Street Banjos and Drunk Bodybuilders
Last night, Justin and I stuffed our faces at Bare Back Grill in downtown SD, as I do on a bi-monthly basis. Afterwards, we decided to walk up and down 5th Ave. We went into the charming Goorin’s Hat Shop where Justin tried on several fedoras in the corner and we commented on their poor fit until an employee informed us that we were in the children’s section.
Back outside, there were two white people playing banjos. I think they were banjos. I’m not familiar enough with white culture to name the instruments with full certainty. A crowd was gathering, so they hit up a lively country tune. After a few moments, I looked around and realized that we were literally surrounded by hipsters. I’m not even exaggerating, every other person was wearing black rimmed glasses. One minute we were standing there, and the next, everything was ironic. They heard the banjos and came running I guess.
Later, Justin and I came upon a man stumbling drunk out of a tequila bar. I have never seen someone so drunk before, not in person, not on Youtube, and not in a game of Charades. I’m not sure if he was trying to walk with his legs or with his hands. It was like watching a tornado. I mean, not only was this guy reeling back and forth down the sidewalk, but he was ridiculously buff. Like a pro bodybuilder or a cast member of Jersey Shore.
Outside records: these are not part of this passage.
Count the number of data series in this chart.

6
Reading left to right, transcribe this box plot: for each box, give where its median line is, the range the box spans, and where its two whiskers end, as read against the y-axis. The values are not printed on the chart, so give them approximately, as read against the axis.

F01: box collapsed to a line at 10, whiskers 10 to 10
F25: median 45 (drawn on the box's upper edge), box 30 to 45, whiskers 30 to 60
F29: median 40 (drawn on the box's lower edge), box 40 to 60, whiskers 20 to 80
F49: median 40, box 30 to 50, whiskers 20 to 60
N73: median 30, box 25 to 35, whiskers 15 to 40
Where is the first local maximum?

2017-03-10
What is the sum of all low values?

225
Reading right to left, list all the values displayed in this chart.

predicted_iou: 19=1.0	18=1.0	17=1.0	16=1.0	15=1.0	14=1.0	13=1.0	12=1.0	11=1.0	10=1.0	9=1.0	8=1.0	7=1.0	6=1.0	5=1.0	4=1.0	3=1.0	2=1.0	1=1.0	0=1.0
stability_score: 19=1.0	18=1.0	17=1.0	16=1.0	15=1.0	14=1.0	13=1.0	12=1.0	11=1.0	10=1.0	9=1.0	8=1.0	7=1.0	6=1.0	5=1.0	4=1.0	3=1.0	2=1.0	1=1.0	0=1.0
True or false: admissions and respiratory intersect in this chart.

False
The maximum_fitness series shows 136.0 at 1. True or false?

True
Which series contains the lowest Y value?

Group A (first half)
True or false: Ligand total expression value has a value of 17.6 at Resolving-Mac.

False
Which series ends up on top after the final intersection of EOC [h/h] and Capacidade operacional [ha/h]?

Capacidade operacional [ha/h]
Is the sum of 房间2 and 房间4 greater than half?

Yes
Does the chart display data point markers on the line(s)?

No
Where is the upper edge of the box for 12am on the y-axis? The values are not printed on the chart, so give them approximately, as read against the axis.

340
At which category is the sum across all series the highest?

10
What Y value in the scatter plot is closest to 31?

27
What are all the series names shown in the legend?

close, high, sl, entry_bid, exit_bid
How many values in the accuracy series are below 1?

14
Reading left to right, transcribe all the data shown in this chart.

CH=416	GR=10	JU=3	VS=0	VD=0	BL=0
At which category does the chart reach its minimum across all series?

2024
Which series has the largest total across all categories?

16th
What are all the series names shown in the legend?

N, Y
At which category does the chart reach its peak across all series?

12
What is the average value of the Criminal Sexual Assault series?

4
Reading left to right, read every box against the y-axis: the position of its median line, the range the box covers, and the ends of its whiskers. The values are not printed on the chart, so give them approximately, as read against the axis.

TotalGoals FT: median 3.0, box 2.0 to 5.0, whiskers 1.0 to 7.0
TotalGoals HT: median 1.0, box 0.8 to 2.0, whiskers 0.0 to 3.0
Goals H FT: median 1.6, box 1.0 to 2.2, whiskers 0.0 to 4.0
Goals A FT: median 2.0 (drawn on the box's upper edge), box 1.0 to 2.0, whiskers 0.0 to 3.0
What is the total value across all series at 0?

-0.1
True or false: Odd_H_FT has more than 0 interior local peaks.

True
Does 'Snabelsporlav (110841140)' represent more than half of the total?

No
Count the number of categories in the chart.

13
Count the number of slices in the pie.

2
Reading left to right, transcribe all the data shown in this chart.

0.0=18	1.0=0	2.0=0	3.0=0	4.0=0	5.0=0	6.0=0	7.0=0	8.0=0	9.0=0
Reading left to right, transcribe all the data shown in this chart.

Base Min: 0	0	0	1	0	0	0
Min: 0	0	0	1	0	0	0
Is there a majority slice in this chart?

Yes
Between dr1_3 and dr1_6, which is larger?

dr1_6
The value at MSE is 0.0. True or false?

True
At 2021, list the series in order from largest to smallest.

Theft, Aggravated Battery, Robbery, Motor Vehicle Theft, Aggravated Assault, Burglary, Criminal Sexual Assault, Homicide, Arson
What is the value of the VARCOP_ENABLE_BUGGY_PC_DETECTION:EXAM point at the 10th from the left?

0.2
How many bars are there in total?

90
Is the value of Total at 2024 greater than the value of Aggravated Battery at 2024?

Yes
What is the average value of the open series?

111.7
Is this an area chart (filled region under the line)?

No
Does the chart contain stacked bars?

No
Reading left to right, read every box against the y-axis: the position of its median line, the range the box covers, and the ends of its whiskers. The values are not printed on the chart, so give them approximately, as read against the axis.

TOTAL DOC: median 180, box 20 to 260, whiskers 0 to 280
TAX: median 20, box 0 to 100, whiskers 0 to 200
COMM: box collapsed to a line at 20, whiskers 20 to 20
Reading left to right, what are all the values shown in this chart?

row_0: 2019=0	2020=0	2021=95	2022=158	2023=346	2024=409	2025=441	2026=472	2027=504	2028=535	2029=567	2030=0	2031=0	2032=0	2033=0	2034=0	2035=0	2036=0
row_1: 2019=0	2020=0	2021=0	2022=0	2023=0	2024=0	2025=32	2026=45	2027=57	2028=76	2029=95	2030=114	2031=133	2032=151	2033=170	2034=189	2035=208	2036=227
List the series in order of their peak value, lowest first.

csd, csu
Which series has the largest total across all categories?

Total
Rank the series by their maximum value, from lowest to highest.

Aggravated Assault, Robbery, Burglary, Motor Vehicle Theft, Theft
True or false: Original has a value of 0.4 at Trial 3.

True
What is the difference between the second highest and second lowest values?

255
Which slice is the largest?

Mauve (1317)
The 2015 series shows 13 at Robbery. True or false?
A bicycle cop came riding up through the crowd of hipsters (hipsters are happy to part for a bicycle) and he was like “You okay, man?” which I thought was strange, but as I turned around to savor the sight of someone getting arrested, I instead witnessed a miracle. Jersey Shore had inexplicably pulled himself together and was standing there, upright, with his arms crossed, chatting with the cop. It was amazing.
Granted, he was probably saying “Hey officer, good night for a fat fink, have you seen my nibber?” but nevertheless, I was soundly impressed.